AFS directory and file permissions

• Introduction
• ACLs and UNIX permissions
• Available permissions
• Groups
• Viewing permissions
• Setting permissions

Introduction

In AFS, Access Control Lists (ACLs) grant permissions on a per user and group basis. Each directory has an ACL that controls the directory and the files it contains.

There are seven permissions that may be granted, to either groups of users or individuals. Some system-defined groups exist, but you can define your own groups. ACLs always are applied to directories rather than to individual files. Some of the seven permission bits control access to the directory and some control access to the files within that directory.

Files are governed by the ACL on their directory. If you move a file, it gets the access rights of its new directory. If you change the ACL on a directory, access to all of its files changes. Subdirectories inherit the ACLs of their parent directory.

AFS ACLs and UNIX permissions

AFS ACLs work in conjunction with the standard Unix "owner" permissions. Only the owner permissions have an effect on AFS file access; Unix permissions for "group" and "other" do not affect AFS file access.

These rules apply. A user with appropriate AFS permissions can:

• read a file only if the UNIX "owner read" mode is set.
• write to a file only if the UNIX owner "read" and "write" modes are set.
• execute a file only if the UNIX owner "read" and "execute" modes are set.

Suppose, for example, that an AFS file is to be readable by anyone in the world. Then it must have Unix permissions "owner read" and an AFS ACL "system:anyuser r", which gives read access to anyone in the world.

Suppose that a file is to be readable only by you and your friend. Then the Unix permission must still be set to "owner read", but the AFS ACL should contain
"your-username r" and "friend-username r", (see below for descriptions of AFS permissions) with NO access given to system:anyuser.

Available permissions

The following ACL permissions can be granted:

• Lookup (l), which allows a user to list the contents of the AFS directory, examine the ACL associated with the directory and access subdirectories.
• Insert (i), which allows a user to add new files or subdirectories to the directory.
• Delete (d), which allows a user to remove files and subdirectories from the directory.
• Administer (a), which allows a user to change the ACL for the directory. Users always have this right on their home directory, even if they accidentally remove themselves from the ACL.

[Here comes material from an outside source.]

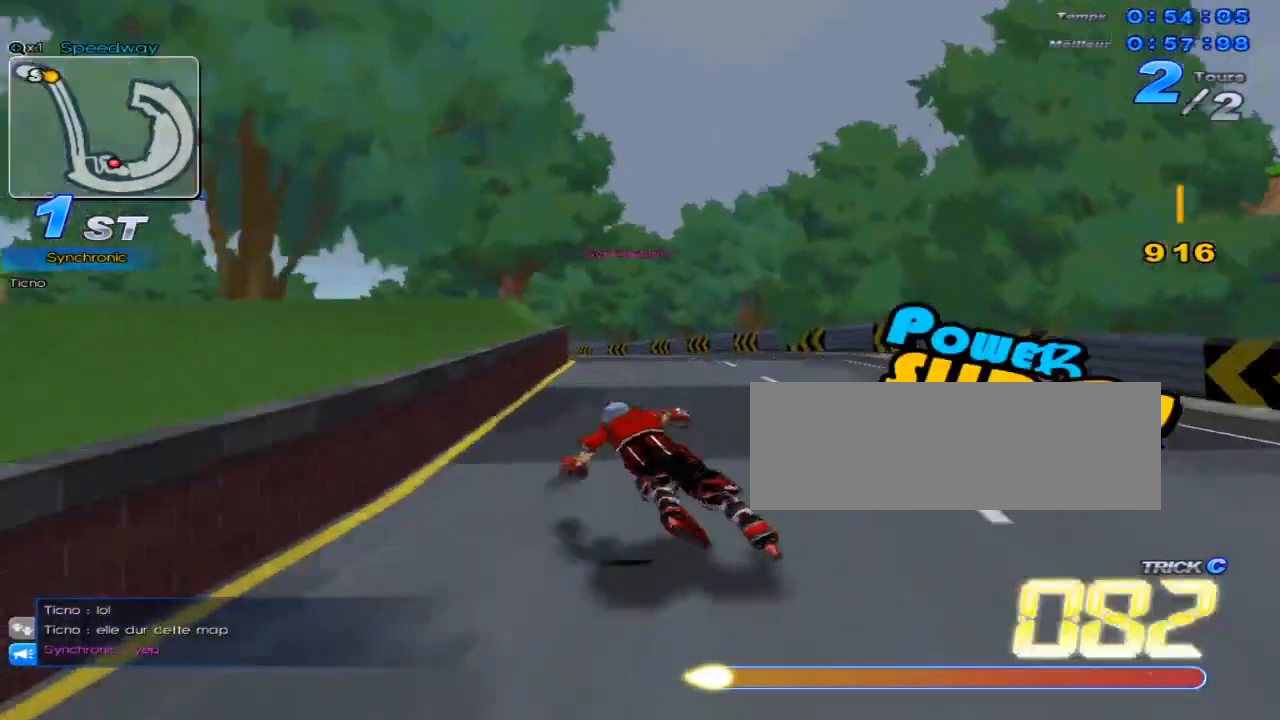
{"keys": ["up"], "events": [[33, "w", "down"], [100, "left", "up"], [100, "w", "up"], [167, "w", "down"], [200, "w", "up"], [283, "left", "down"], [317, "w", "down"], [350, "left", "up"], [350, "w", "up"]]}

Permissions that affect files and subdirectories include:

• Read (r), which allows a user to look at the contents of files in a directory and list files in subdirectories. Files that are to be granted read access to any user, including the owner, need to have the standard UNIX "owner read" permission set. This can be done with the command chmod o+r filename.
• Write (w), which allows a user to modify files in a directory. Files that are to be granted write access to any user, including the owner, need to have the standard UNIX "owner write" permission set. This can be done with the chmod o+w filename command.
• Lock (k), which allows the processor to run programs that need to "flock" files in the directory. See the UNIX man page for "flock" for more details.

Access groups

An AFS group is a defined list of users. You can grant the same access to many individuals at once by creating your own group and giving the group access through an ACL.

You can define AFS groups with the pts command.

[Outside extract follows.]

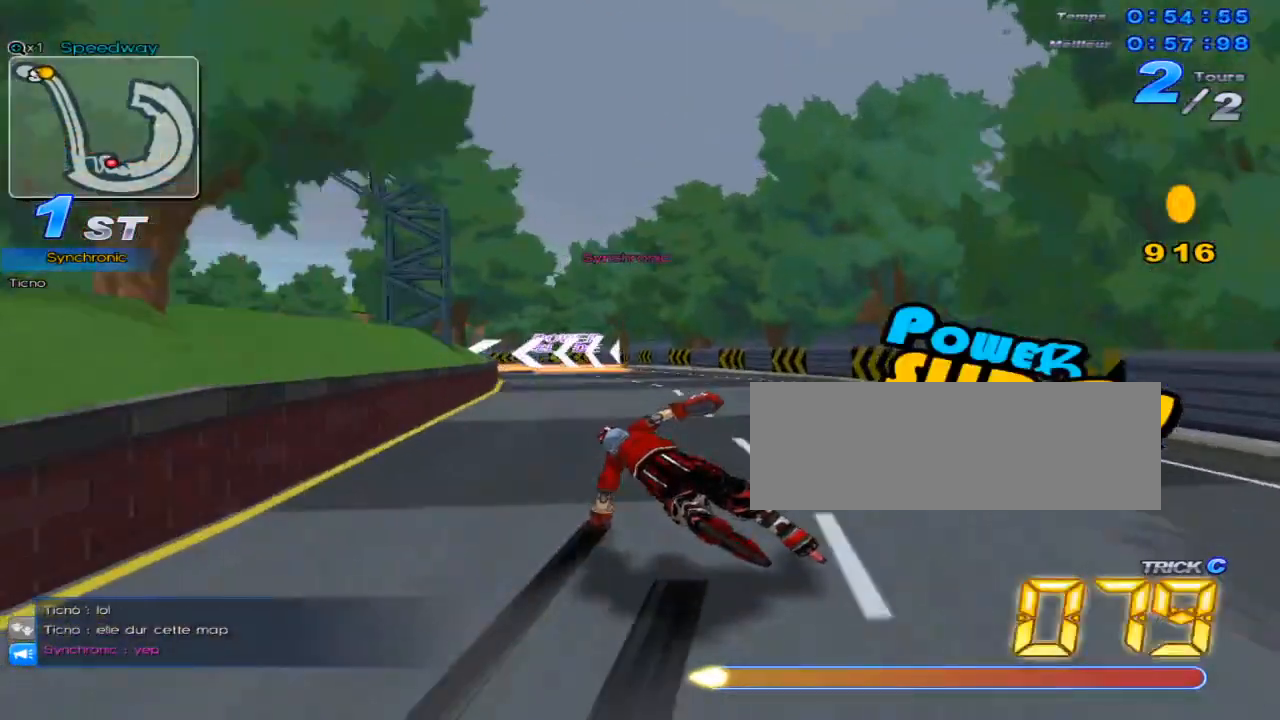
{"keys": ["left", "w"], "events": [[50, "right", "down"], [234, "up", "up"], [267, "right", "up"], [301, "left", "down"], [401, "w", "down"]]}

Three system-defined groups exist:

• system:anyuser includes everyone in the world who can gain access to your cell. This is a very broad group, and caution should always be used when granting any access to system:anyuser.
• system:authuser includes everyone who is currently authenticated in your cell
• system:administrators includes only a few users in the cell who have been designated as AFS system administrators
• usgrp includes members of the User Services staff and enables them to access your files during a consulting session.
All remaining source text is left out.